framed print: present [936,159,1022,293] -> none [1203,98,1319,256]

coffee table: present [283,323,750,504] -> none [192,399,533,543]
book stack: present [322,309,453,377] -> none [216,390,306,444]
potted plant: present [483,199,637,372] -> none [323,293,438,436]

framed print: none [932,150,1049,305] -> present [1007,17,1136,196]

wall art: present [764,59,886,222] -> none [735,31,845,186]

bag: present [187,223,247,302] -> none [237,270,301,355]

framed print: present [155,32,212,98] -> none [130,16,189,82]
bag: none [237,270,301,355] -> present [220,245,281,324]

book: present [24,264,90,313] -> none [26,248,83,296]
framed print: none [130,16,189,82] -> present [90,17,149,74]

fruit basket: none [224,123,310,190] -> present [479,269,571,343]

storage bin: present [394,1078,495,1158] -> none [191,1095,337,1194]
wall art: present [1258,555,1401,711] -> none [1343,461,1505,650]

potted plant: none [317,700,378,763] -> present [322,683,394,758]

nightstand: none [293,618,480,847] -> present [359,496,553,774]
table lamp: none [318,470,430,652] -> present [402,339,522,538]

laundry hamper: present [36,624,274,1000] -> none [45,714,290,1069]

> WHAT IS EXPECTED
Look back at the entries above and repeat, unchanged, every line from the line holding "bag: none [237,270,301,355]" through the line holding "fruit basket: none".

> RESPONSE BOX
bag: none [237,270,301,355] -> present [220,245,281,324]

book: present [24,264,90,313] -> none [26,248,83,296]
framed print: none [130,16,189,82] -> present [90,17,149,74]

fruit basket: none [224,123,310,190] -> present [479,269,571,343]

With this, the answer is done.